§ **Passage**:
____________________
Also, the basic theme is extremely worn and overused. It is like writing about "love", the fact that we have overused (abused) that word over the generations has made it so cliche that is it difficult to use in poetry. It is better to describe elements of love without actually defining the word.

Since you are asking for pointers, here are some from my experience, and which I have read in text books and interviews of well known poets.

1. Read a lot of poetry, not just the most well known, but also poetry by lesser knowns like us...
2. Very often you can improve a poem simply by rearranging the lines. I think you could try that here, see how it works.
3. We tend to write in past tense; try putting this poem into first person present tense. In doing so you will probably note some lines or words that just don't fit.
4. Always think of our audience first -- add flavor and color, time, motion to your writing that appeal to the reader. Here is where reading a lot of poetry will help.
5. Consider the "voice" of your poem. I often think of a specific voice, maybe an actor, or some kind of accent, and it can help define your writing, give a clear focus.

Keep writing and posting.

BW
5.


----------



## Lilly Davidson (Apr 29, 2012)

Hi BWoz

Lol - helpfully accurate critique indeed. I suspected it was rubbish and now I *know* it is. I can work with that.


----------



## Jon M (Apr 29, 2012)

Lily,

I like your attitude regarding the criticism you've received thus far. You seem like you genuinely wish to improve. 

The title of the poem is interesting, evocative -- I like it very much. But the rest of the poem goes downhill from there because it feels so lofty and nonspecific. My advice is that you bring your poem back down to Earth, root it in very specific, vivid detail. This poem made me feel like I was looking at an unfocused picture. I don't know what it is about. How does one 'dance to the music of time?' I am not seeking an answer, merely trying to point out that the phrase means nothing, is empty. People dance to songs, and they sing those songs -- in their cars, in their kitchens as they clean, when they think no one else is home.
____________________
§ **Information shown**:
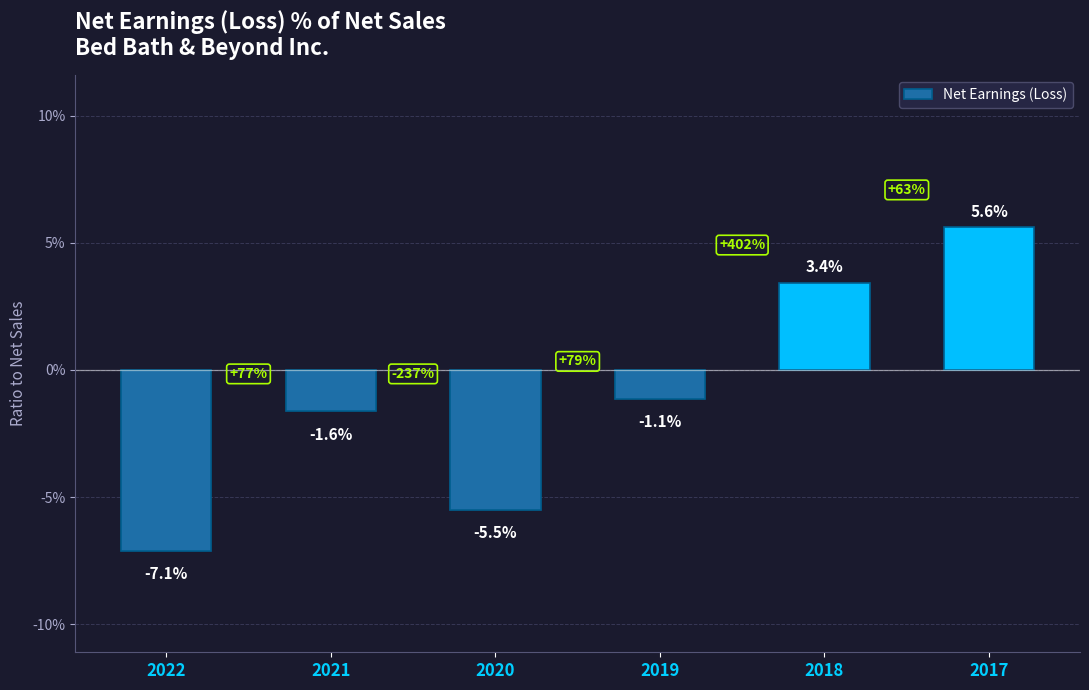

List the labels in order of value, largest first.

2017, 2018, 2019, 2021, 2020, 2022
____________________
§ **About this task**: Reproduce the poetry critique thread word for word between "Since you are" and "writing and posting.", inclusive. Nothing in the listing is needed here.

§ **Answer box**:
Since you are asking for pointers, here are some from my experience, and which I have read in text books and interviews of well known poets.

1. Read a lot of poetry, not just the most well known, but also poetry by lesser knowns like us...
2. Very often you can improve a poem simply by rearranging the lines. I think you could try that here, see how it works.
3. We tend to write in past tense; try putting this poem into first person present tense. In doing so you will probably note some lines or words that just don't fit.
4. Always think of our audience first -- add flavor and color, time, motion to your writing that appeal to the reader. Here is where reading a lot of poetry will help.
5. Consider the "voice" of your poem. I often think of a specific voice, maybe an actor, or some kind of accent, and it can help define your writing, give a clear focus.

Keep writing and posting.